[Stored items from a collection]
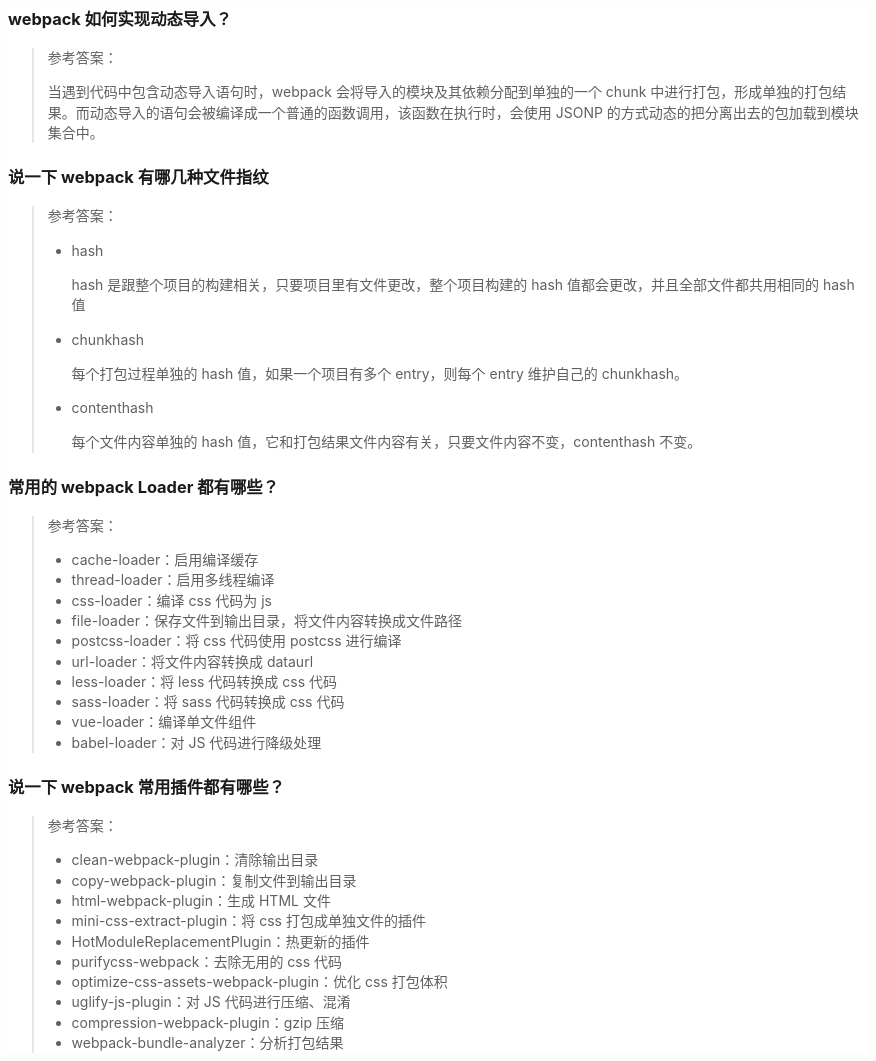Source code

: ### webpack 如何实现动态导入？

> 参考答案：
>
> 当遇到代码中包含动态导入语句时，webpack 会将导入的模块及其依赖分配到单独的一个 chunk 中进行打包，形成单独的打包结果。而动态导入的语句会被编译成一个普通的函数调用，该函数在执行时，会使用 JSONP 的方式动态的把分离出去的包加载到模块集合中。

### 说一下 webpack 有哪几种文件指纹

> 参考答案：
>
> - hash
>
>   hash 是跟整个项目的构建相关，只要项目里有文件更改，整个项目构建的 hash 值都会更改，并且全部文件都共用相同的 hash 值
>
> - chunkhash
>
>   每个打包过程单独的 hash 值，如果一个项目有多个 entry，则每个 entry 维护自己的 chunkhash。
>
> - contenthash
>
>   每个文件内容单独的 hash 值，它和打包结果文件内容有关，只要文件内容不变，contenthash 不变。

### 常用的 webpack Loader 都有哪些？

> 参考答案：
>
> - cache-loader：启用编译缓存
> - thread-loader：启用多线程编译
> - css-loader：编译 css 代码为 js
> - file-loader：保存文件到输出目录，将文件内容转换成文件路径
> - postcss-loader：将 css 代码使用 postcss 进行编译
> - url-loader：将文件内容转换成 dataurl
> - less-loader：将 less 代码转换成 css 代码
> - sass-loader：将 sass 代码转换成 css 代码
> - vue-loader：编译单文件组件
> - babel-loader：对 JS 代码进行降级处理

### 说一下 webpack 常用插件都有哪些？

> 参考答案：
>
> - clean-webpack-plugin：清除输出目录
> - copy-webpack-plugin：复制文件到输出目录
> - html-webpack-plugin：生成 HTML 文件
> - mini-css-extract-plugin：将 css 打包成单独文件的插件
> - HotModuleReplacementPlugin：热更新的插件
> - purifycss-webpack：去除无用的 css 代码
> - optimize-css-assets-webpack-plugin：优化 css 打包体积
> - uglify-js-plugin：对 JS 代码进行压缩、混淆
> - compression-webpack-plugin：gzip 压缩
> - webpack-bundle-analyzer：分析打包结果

--

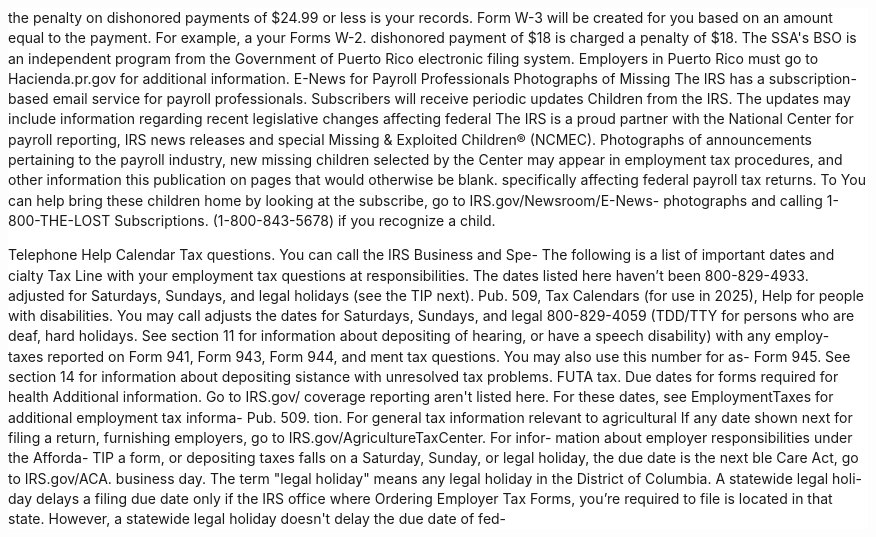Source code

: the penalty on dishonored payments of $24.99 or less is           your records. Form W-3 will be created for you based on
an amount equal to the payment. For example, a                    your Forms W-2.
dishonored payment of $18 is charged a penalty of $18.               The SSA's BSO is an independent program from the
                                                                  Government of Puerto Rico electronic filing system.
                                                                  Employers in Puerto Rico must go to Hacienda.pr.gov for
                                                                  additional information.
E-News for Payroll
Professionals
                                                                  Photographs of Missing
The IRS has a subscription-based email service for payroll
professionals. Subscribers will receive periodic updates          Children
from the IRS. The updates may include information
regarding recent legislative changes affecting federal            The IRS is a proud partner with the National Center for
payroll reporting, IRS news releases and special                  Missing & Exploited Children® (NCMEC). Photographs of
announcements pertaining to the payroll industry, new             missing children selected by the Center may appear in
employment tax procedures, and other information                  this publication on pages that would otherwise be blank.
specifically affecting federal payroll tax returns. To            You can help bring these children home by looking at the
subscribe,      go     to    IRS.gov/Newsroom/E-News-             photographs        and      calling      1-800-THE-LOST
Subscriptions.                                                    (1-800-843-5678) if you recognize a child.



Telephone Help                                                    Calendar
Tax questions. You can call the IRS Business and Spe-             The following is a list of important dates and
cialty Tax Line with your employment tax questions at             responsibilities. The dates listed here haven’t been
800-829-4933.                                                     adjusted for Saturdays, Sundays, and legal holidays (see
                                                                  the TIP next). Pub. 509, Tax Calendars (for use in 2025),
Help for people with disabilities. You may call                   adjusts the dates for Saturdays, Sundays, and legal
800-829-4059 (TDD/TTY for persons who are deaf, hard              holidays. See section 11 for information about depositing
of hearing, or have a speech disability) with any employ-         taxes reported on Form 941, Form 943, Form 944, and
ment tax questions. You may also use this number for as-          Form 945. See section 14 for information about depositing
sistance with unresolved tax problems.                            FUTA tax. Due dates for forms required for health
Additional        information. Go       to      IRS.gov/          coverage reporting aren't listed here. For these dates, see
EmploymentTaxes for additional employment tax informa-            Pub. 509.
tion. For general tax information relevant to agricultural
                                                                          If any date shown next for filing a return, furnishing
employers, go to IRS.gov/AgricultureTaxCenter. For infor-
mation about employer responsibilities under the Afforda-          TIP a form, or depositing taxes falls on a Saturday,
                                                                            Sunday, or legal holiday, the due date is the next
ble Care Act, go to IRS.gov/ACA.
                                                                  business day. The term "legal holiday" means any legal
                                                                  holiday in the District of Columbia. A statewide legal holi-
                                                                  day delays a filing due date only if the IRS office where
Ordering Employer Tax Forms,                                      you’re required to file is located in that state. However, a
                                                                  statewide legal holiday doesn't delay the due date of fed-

...

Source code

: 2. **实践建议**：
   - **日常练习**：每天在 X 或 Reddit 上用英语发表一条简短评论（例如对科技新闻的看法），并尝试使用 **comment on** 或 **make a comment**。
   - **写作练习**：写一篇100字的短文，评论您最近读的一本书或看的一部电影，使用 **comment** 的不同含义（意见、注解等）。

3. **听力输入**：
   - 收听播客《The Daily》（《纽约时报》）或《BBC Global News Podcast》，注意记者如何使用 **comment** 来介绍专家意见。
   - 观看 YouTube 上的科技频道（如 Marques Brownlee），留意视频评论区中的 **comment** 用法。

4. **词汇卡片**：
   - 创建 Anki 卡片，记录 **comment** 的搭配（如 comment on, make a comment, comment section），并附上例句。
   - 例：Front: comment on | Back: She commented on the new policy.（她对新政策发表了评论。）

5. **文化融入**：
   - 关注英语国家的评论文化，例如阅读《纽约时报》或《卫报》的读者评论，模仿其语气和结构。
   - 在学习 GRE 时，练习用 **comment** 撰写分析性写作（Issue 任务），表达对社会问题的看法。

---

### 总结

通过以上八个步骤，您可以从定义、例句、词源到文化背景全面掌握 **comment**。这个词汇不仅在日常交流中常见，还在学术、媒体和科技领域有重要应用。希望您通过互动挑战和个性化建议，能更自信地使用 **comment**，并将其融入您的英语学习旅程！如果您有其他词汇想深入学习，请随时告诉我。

_ACTIVITY_. Which lines above run from the one containing "an amount equal" to the one containing "specifically affecting federal"? Give them again exactly, both ends included.

_ANSWER FOR THIS EXERCISE_.
an amount equal to the payment. For example, a                    your Forms W-2.
dishonored payment of $18 is charged a penalty of $18.               The SSA's BSO is an independent program from the
                                                                  Government of Puerto Rico electronic filing system.
                                                                  Employers in Puerto Rico must go to Hacienda.pr.gov for
                                                                  additional information.
E-News for Payroll
Professionals
                                                                  Photographs of Missing
The IRS has a subscription-based email service for payroll
professionals. Subscribers will receive periodic updates          Children
from the IRS. The updates may include information
regarding recent legislative changes affecting federal            The IRS is a proud partner with the National Center for
payroll reporting, IRS news releases and special                  Missing & Exploited Children® (NCMEC). Photographs of
announcements pertaining to the payroll industry, new             missing children selected by the Center may appear in
employment tax procedures, and other information                  this publication on pages that would otherwise be blank.
specifically affecting federal payroll tax returns. To            You can help bring these children home by looking at the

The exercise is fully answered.